### Exercise goal
Copy verbatim the block of lines in the entries below whose first line contains "Fig. 1 Events" and whose last line contains "Figure 4. The first". Leave out all other lines.

### Material for the task
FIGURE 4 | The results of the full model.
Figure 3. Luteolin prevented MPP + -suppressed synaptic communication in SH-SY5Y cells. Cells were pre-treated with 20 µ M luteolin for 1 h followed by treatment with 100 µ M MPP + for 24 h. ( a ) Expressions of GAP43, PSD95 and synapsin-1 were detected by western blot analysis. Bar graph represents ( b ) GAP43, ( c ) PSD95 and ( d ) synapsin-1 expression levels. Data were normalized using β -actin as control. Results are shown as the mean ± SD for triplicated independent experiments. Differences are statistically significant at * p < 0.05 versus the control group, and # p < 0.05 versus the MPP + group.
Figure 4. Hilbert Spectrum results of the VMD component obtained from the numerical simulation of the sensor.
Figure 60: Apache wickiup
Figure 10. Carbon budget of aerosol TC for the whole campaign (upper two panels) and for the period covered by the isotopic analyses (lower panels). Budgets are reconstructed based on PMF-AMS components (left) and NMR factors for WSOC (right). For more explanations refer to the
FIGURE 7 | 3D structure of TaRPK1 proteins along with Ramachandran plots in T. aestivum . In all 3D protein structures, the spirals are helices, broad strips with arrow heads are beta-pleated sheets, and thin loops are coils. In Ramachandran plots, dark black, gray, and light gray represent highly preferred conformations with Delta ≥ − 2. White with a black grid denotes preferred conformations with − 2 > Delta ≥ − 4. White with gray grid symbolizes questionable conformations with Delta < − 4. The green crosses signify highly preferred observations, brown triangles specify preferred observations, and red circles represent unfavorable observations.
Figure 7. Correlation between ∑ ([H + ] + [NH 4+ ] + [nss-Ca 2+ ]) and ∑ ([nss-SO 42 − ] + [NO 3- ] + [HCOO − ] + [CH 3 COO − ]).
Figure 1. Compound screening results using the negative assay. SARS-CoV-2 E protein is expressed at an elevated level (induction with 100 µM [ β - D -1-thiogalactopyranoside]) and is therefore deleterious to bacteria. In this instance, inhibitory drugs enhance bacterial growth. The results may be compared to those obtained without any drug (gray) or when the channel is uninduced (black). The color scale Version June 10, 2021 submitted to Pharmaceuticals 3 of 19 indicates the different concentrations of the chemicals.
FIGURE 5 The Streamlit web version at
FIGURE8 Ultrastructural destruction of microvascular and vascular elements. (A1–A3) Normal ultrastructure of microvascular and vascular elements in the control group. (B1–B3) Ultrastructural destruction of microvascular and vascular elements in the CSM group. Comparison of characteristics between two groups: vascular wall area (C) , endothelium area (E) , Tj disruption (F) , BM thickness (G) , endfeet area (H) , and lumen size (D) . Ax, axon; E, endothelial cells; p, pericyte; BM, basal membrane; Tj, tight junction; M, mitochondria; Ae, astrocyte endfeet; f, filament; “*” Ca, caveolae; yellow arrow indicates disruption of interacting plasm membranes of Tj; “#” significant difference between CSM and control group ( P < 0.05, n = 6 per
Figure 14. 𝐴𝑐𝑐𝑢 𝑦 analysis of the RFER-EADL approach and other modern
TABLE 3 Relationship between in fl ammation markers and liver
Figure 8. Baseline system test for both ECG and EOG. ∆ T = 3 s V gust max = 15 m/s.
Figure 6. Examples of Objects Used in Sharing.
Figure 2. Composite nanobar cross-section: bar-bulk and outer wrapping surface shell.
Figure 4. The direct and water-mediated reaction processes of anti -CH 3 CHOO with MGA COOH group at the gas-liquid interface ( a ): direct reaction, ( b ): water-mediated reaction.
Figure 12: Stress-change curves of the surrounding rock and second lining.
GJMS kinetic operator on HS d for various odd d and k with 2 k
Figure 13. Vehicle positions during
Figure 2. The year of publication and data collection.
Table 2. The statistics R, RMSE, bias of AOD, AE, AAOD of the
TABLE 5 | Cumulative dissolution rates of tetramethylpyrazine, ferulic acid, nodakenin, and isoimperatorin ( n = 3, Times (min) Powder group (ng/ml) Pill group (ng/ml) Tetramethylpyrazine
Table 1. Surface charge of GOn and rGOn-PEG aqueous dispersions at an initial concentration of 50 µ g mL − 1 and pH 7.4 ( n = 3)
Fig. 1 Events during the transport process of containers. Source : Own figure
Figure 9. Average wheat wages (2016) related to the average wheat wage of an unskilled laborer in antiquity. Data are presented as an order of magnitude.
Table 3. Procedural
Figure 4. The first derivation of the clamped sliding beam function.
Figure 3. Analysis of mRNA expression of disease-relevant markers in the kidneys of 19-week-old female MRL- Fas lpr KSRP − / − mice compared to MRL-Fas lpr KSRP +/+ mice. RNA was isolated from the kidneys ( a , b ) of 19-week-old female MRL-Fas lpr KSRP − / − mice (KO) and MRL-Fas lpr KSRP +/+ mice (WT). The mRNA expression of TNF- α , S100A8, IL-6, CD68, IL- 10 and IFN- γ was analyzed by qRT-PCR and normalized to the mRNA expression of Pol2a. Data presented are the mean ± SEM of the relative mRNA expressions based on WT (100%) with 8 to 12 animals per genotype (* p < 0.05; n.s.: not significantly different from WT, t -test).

### Completed task
Fig. 1 Events during the transport process of containers. Source : Own figure
Figure 9. Average wheat wages (2016) related to the average wheat wage of an unskilled laborer in antiquity. Data are presented as an order of magnitude.
Table 3. Procedural
Figure 4. The first derivation of the clamped sliding beam function.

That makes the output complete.